TASK BRIEF:
Exclude all pictures from your copy of the data below, which should otherwise match exactly.

Stored data entries:
::::::::::
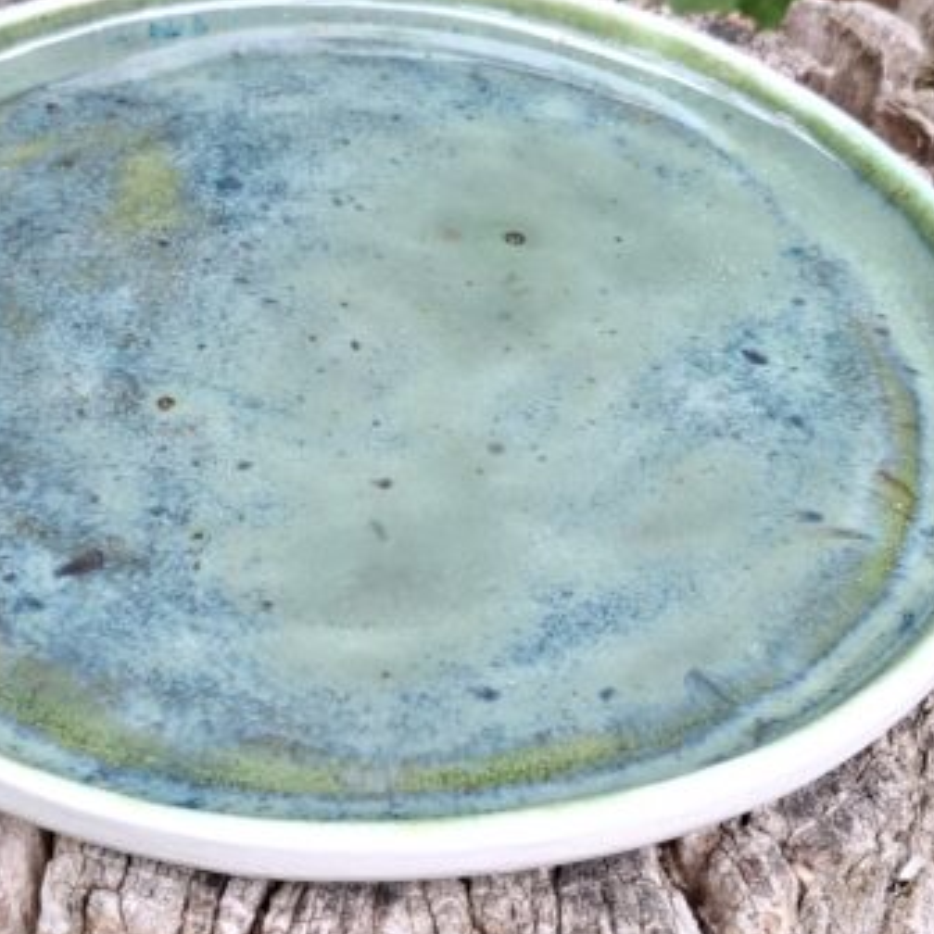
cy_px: 525
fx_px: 1893
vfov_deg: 27.7
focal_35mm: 62
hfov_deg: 27.7
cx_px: 372
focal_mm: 5.54
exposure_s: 1/100
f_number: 1.8
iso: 50
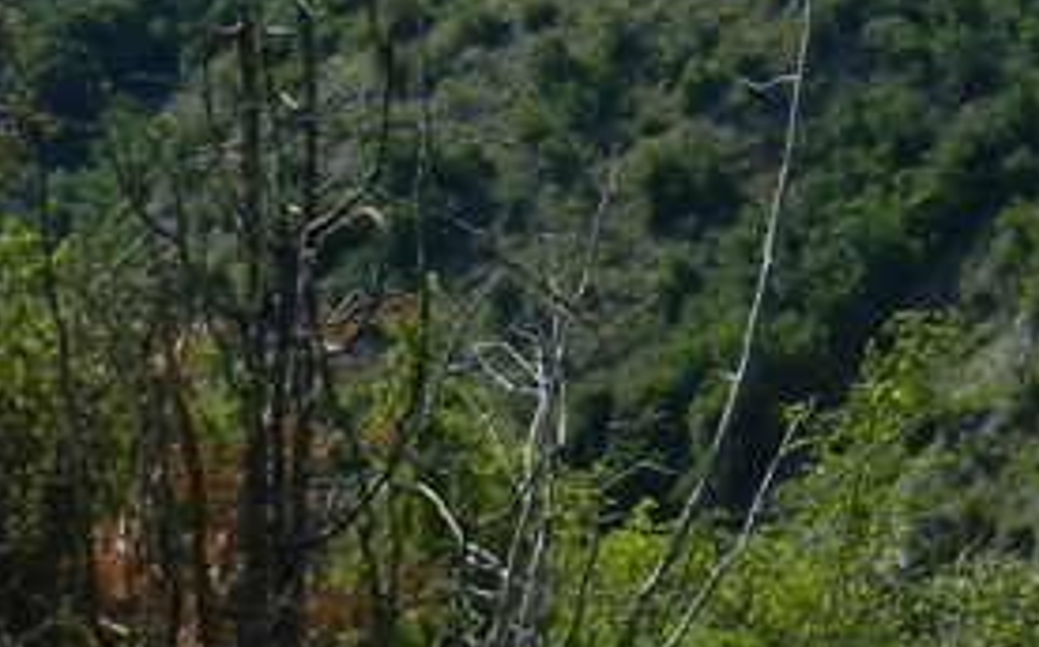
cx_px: 1080
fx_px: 5121
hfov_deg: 11.4
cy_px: -38
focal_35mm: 181
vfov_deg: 7.2
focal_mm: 8.1
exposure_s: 1/1250
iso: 160
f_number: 4.2
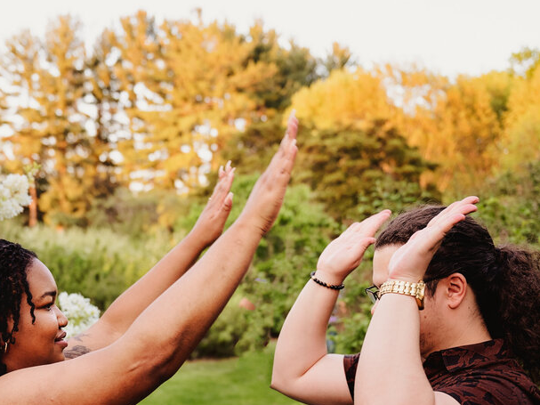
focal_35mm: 58
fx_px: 904
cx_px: 175
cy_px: 337
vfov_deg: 24.7
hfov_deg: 33.0
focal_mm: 30.5
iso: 320
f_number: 2.8
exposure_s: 1/320
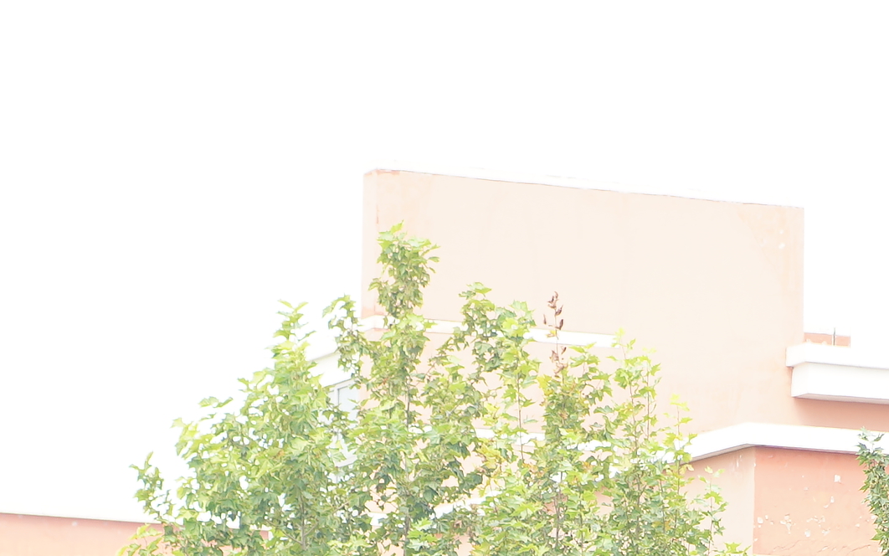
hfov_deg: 6.5
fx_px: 7778
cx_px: 697
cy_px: 929
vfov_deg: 4.1
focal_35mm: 321
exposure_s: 1/640
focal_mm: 85
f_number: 1.8
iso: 100
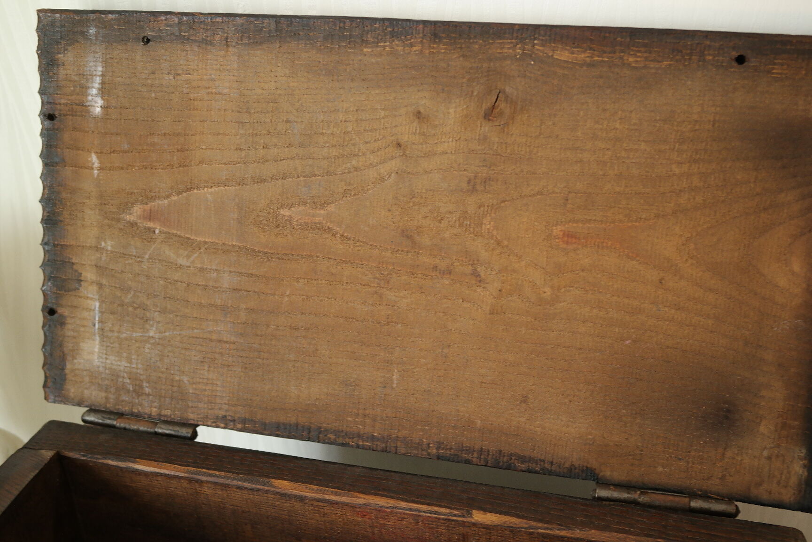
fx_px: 970
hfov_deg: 45.4
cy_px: 271
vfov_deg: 31.2
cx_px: 406
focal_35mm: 43
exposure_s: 1/30
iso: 800
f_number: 6.3
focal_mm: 28
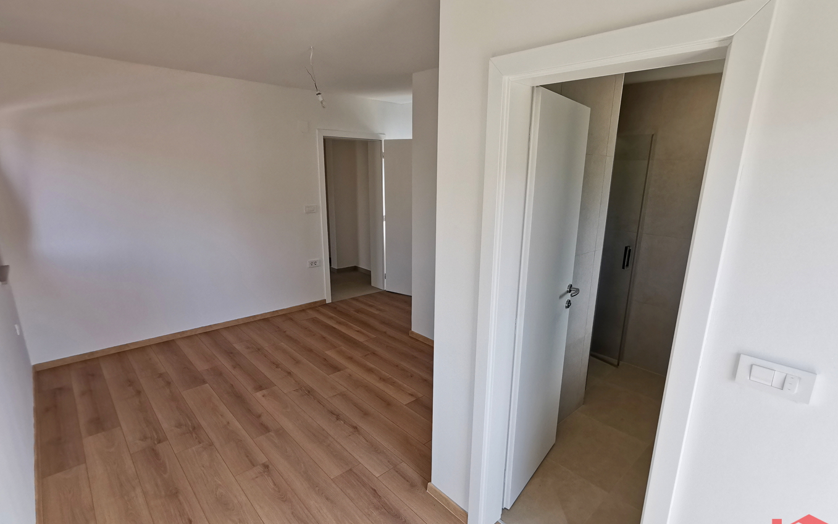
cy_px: 277
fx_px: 411
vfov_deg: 64.9
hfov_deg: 91.0
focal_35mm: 18
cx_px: 438
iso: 125
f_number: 2.2
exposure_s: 1/120
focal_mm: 2.35
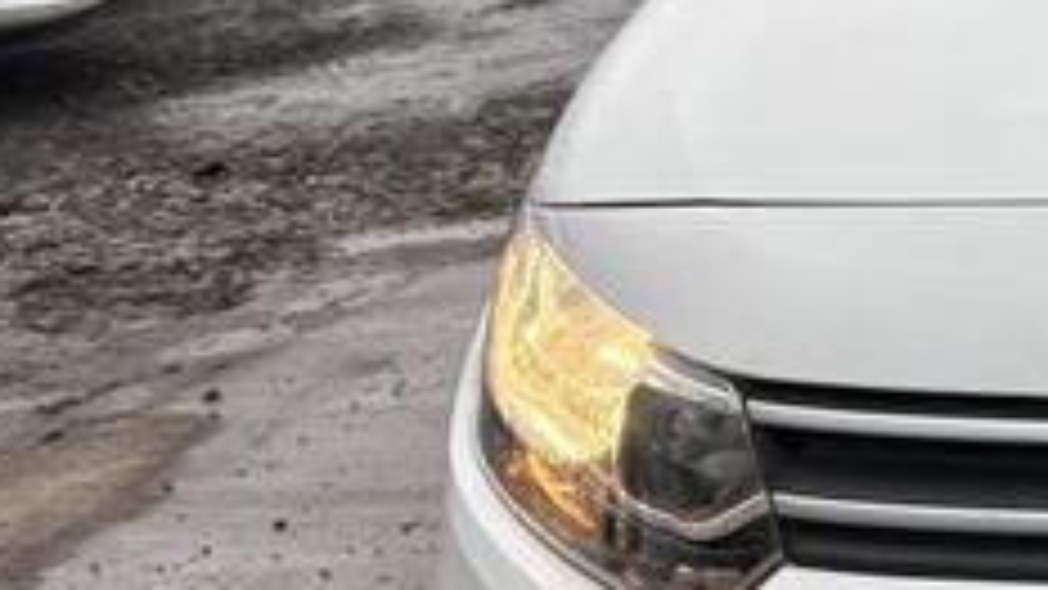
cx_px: 1772
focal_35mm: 109
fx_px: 3029
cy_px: 198
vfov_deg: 11.1
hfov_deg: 16.9
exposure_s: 1/147
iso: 32
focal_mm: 5.96
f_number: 1.6
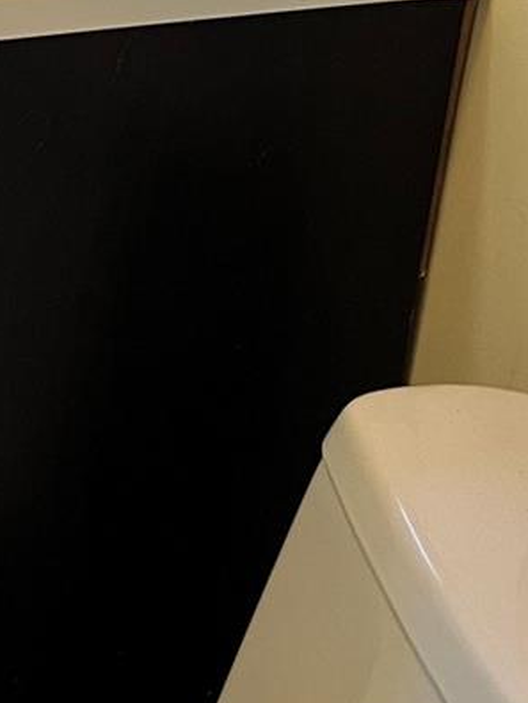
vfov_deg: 16.2
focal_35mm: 101
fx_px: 2051
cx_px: -153
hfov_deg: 14.1
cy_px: -587
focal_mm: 5.1
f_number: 1.6
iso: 125
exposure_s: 1/60
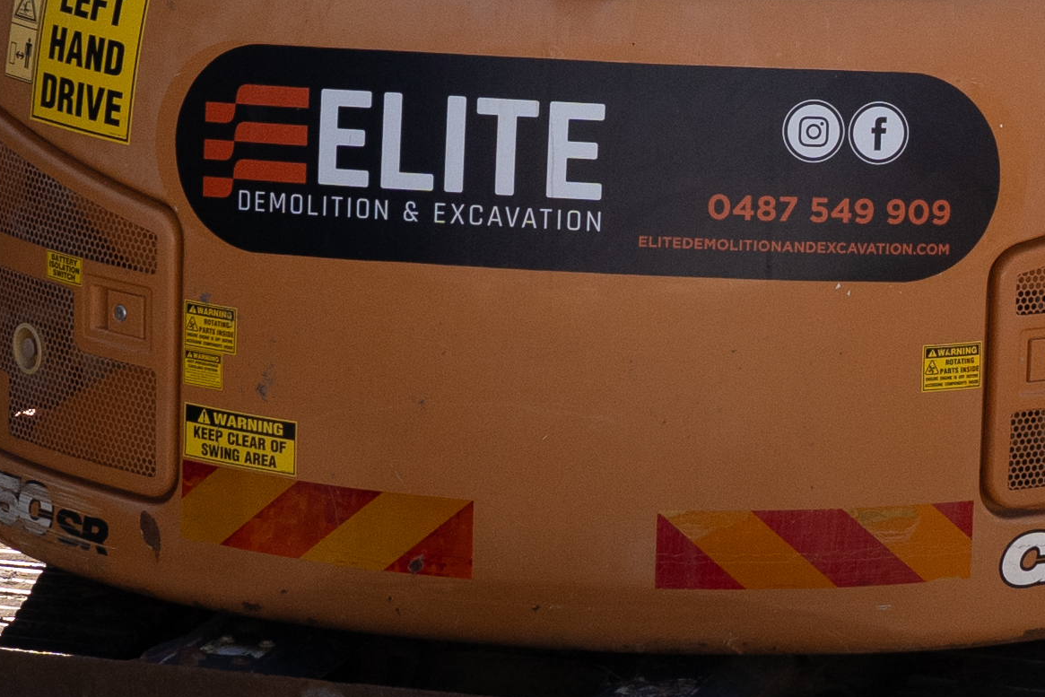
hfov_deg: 9.2
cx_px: 851
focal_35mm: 223
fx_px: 6474
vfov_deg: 6.1
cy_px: -274
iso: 800
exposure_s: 1/1250
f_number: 7.1
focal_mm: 44.6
::::::::::
SOLUTION TO THIS EXERCISE:
cy_px: 525
fx_px: 1893
vfov_deg: 27.7
focal_35mm: 62
hfov_deg: 27.7
cx_px: 372
focal_mm: 5.54
exposure_s: 1/100
f_number: 1.8
iso: 50
cx_px: 1080
fx_px: 5121
hfov_deg: 11.4
cy_px: -38
focal_35mm: 181
vfov_deg: 7.2
focal_mm: 8.1
exposure_s: 1/1250
iso: 160
f_number: 4.2
focal_35mm: 58
fx_px: 904
cx_px: 175
cy_px: 337
vfov_deg: 24.7
hfov_deg: 33.0
focal_mm: 30.5
iso: 320
f_number: 2.8
exposure_s: 1/320
hfov_deg: 6.5
fx_px: 7778
cx_px: 697
cy_px: 929
vfov_deg: 4.1
focal_35mm: 321
exposure_s: 1/640
focal_mm: 85
f_number: 1.8
iso: 100
fx_px: 970
hfov_deg: 45.4
cy_px: 271
vfov_deg: 31.2
cx_px: 406
focal_35mm: 43
exposure_s: 1/30
iso: 800
f_number: 6.3
focal_mm: 28
cy_px: 277
fx_px: 411
vfov_deg: 64.9
hfov_deg: 91.0
focal_35mm: 18
cx_px: 438
iso: 125
f_number: 2.2
exposure_s: 1/120
focal_mm: 2.35
cx_px: 1772
focal_35mm: 109
fx_px: 3029
cy_px: 198
vfov_deg: 11.1
hfov_deg: 16.9
exposure_s: 1/147
iso: 32
focal_mm: 5.96
f_number: 1.6
vfov_deg: 16.2
focal_35mm: 101
fx_px: 2051
cx_px: -153
hfov_deg: 14.1
cy_px: -587
focal_mm: 5.1
f_number: 1.6
iso: 125
exposure_s: 1/60
hfov_deg: 9.2
cx_px: 851
focal_35mm: 223
fx_px: 6474
vfov_deg: 6.1
cy_px: -274
iso: 800
exposure_s: 1/1250
f_number: 7.1
focal_mm: 44.6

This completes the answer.